The twist is that each node in the rope can only store characters of the same physical length in bytes (and same number of logical characters per physical character). This means that in the typical case (most characters require the same number of bytes to encode) it doesn't add too too much overhead. Still not something I would consider as the base String type for a lower-level language, though.
There are a few simple optimizations that I have yet to do (encode smaller characters as what would be ordinarily be invalid longer encodings, if it makes sense (a single one-byte character in the middle of a bunch of two-byte characters, for example), that sort of thing.)
It seems to work fairly well, so far. Or at least it tends to give "common-sensical" results, and avoids a large chunk of worst-case behavior that standard "prettified character array" strings have.
If we were serious about a character-oriented API, we definitely wouldn't want to introduce character rendering rules into places like the kernel.
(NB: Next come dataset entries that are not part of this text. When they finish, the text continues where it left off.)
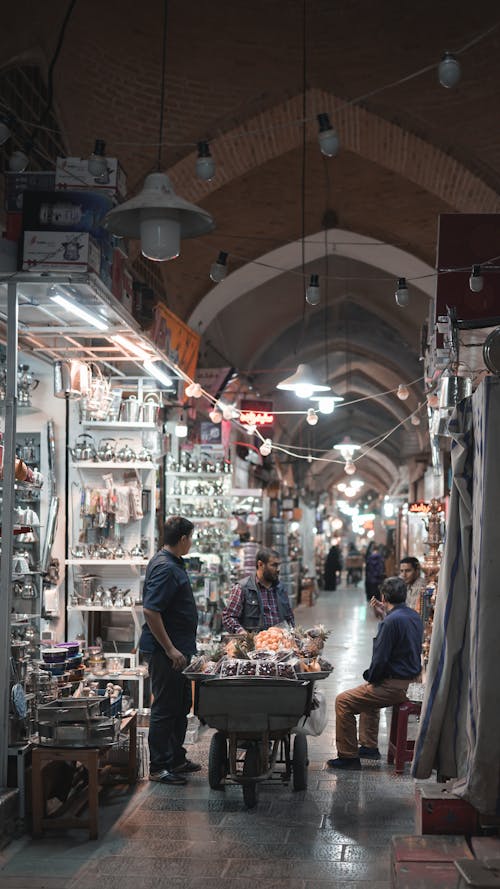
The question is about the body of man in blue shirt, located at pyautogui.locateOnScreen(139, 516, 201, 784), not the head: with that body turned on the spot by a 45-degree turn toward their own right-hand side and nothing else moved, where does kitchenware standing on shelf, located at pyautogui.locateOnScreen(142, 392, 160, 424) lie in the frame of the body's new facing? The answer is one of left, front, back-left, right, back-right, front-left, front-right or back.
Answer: back-left

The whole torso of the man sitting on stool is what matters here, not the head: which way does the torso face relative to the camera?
to the viewer's left

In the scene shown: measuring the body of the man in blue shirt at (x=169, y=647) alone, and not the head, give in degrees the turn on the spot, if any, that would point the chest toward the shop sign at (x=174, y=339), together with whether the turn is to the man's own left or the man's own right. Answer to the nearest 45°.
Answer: approximately 90° to the man's own left

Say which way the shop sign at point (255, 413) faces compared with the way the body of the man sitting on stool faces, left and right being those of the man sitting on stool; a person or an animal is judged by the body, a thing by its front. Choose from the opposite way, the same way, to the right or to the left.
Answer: to the left

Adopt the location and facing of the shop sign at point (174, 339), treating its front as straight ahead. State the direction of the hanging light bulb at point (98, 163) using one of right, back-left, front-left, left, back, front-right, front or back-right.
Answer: front-right

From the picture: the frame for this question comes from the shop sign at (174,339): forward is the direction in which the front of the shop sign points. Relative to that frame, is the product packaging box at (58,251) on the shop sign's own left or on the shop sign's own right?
on the shop sign's own right

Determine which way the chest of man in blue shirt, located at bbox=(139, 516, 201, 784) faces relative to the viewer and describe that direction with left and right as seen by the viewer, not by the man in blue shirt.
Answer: facing to the right of the viewer

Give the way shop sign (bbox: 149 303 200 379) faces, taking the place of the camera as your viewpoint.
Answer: facing the viewer and to the right of the viewer

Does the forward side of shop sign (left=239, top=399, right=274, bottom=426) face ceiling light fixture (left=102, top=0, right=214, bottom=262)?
yes

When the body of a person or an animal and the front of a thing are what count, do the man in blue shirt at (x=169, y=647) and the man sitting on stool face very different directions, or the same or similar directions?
very different directions

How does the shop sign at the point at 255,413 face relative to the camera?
toward the camera

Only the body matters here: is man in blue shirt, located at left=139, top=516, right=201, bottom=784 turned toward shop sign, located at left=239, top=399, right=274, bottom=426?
no

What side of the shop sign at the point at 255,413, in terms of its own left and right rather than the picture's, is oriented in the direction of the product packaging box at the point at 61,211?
front

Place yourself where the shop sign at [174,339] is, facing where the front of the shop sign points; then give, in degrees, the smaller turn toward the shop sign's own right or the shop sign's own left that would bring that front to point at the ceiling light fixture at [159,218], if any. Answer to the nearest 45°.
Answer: approximately 45° to the shop sign's own right

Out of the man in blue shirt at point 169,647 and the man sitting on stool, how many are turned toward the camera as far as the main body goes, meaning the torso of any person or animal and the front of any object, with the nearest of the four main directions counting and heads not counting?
0

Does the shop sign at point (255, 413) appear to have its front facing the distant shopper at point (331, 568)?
no

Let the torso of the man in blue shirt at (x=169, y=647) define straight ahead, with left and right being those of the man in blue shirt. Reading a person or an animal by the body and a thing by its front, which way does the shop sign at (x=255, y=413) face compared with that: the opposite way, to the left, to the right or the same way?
to the right

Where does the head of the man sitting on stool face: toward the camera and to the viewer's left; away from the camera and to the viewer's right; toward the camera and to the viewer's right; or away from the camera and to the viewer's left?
away from the camera and to the viewer's left
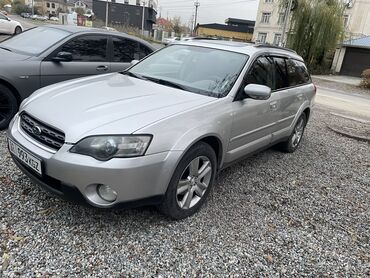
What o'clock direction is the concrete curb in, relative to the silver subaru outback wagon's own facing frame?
The concrete curb is roughly at 6 o'clock from the silver subaru outback wagon.

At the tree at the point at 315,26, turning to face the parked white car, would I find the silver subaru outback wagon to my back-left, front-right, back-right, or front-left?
front-left

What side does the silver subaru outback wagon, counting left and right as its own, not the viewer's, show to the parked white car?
right

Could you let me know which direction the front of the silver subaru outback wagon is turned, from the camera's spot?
facing the viewer and to the left of the viewer
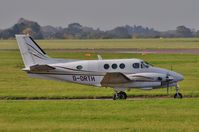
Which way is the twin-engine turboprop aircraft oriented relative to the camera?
to the viewer's right
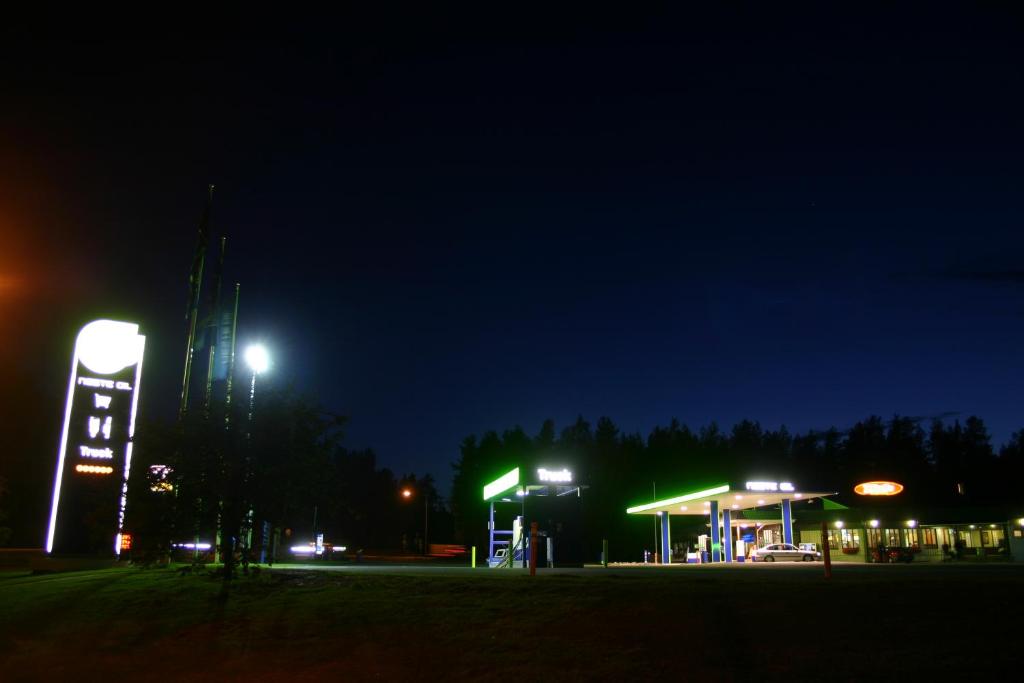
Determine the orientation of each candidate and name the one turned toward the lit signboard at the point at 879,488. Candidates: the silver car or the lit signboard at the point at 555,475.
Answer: the silver car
But I don't think we'd necessarily have to.
The best solution, I think, would be to decompose fonts into two pieces:
1. a character map (a mapping from paramaterized codepoint sequences to single entities known to the font),
and 2. a graphemes file (the way to actually draw each character.)
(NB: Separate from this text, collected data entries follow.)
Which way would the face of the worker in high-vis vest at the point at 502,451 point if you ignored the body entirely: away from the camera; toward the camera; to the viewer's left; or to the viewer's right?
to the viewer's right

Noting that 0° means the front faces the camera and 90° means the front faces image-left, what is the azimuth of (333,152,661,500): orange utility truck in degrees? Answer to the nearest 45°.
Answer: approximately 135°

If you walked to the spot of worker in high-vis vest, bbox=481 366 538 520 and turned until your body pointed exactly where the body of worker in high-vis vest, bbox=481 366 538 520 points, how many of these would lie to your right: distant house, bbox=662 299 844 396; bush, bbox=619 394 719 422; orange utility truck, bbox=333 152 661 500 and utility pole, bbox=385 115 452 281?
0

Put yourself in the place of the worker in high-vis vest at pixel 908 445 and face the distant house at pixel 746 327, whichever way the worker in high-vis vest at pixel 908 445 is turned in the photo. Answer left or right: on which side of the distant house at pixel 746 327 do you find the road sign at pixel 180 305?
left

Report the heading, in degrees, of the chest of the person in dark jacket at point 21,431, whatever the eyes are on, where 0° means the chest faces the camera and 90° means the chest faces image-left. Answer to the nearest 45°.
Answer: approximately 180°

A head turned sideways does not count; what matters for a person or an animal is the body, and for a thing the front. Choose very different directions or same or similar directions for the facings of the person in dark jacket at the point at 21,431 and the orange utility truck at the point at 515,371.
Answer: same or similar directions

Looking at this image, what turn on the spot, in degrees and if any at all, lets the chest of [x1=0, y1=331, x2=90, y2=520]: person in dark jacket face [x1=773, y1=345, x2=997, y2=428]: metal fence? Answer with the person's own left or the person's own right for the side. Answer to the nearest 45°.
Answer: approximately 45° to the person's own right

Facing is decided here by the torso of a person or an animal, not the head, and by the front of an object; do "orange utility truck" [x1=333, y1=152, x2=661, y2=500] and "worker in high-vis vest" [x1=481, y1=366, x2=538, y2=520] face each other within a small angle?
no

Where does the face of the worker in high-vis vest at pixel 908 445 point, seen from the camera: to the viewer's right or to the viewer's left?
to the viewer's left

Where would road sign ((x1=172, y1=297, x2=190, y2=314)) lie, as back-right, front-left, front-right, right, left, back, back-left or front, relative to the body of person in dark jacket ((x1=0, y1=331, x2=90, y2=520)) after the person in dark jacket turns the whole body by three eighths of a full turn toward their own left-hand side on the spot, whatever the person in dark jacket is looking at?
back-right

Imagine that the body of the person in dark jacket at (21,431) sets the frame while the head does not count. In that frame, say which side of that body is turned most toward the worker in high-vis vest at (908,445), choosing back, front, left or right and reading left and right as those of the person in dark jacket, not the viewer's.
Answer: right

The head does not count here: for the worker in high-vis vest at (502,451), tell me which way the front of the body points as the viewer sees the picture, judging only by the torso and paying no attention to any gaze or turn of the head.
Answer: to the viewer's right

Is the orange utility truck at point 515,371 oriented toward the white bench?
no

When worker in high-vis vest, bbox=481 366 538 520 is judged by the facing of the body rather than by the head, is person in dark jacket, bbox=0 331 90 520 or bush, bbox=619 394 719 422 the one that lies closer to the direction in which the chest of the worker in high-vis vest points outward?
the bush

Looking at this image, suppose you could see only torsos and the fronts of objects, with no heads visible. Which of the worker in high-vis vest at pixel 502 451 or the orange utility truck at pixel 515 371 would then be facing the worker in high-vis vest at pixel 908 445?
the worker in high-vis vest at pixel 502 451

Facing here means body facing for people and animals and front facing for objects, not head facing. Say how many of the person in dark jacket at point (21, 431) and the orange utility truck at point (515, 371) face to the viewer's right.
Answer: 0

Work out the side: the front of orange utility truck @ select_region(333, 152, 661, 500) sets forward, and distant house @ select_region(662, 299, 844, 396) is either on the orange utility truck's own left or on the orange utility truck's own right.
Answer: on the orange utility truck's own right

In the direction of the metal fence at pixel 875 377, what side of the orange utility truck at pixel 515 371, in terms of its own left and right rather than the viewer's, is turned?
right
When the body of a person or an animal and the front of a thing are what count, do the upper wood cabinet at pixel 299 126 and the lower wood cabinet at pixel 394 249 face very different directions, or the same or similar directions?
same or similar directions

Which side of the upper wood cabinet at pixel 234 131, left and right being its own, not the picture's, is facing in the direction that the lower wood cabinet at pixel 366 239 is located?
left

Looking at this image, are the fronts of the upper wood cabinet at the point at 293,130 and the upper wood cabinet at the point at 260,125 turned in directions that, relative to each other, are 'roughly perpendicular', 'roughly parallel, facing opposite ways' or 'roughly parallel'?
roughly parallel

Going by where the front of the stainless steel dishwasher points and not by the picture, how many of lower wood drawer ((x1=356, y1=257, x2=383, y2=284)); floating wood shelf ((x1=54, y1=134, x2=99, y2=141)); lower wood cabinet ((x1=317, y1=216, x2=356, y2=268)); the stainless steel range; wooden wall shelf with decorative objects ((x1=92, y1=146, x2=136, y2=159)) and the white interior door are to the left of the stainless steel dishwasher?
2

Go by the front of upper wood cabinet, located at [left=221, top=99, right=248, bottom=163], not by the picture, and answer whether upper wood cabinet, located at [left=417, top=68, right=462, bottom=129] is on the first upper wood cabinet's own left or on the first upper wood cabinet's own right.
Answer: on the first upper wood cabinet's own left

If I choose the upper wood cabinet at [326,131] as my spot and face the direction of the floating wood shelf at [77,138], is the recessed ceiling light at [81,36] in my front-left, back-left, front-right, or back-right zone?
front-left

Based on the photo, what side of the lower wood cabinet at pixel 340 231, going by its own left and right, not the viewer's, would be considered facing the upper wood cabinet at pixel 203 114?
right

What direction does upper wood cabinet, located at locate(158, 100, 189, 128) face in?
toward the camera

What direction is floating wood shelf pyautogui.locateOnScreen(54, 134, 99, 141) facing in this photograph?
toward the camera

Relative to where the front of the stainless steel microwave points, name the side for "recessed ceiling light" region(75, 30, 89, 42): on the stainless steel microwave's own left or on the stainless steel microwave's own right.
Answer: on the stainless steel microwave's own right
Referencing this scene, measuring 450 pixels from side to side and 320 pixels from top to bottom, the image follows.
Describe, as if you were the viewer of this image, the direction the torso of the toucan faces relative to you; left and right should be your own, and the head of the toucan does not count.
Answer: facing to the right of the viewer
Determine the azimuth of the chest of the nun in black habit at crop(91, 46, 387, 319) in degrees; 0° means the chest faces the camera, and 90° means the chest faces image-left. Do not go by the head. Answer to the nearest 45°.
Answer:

The graphemes file would be what people would continue to think of as "the font." And the graphemes file would specify the character map it uses, in much the same way an XML/SGML document specifies a DTD.
As with DTDs, the text library built into the OS would have a well-known core set of character maps built in, and allow others to be retrieved and cached when referenced by URL. The core set would become treated something like root CAs or timezone data are now: bundled artifacts that get updated pretty frequently by the package manager.
From that section they explain that for text manipulation [e.g: cursor position & manipulation of text under the cursor] the programmer should be counting grapheme clusters; whereas for storage [memory & disk] concerns the programmer _should_ care about the number of codepoints.
They go on to say that counting the number of characters is up to the rendering engine and is completely unrelated to the number of codepoints.
I don't think the _manifesto itself_ is wildly misguided. In that section they were merely pointing out _how .NET and Java currently report string length._
At least as I read the manifesto: they seem to believe that counting codepoints is useful _but orthogonal_ to counting characters.
The others would be good reasons though.
Regardless of the encoding you choose, you need to understand how it represents characters.
Also FYI, most programs don't display text on the screen. To most programs, text is a sequence of bytes to be shuffled around, and nothing more. Display and text manipulation is the minority case.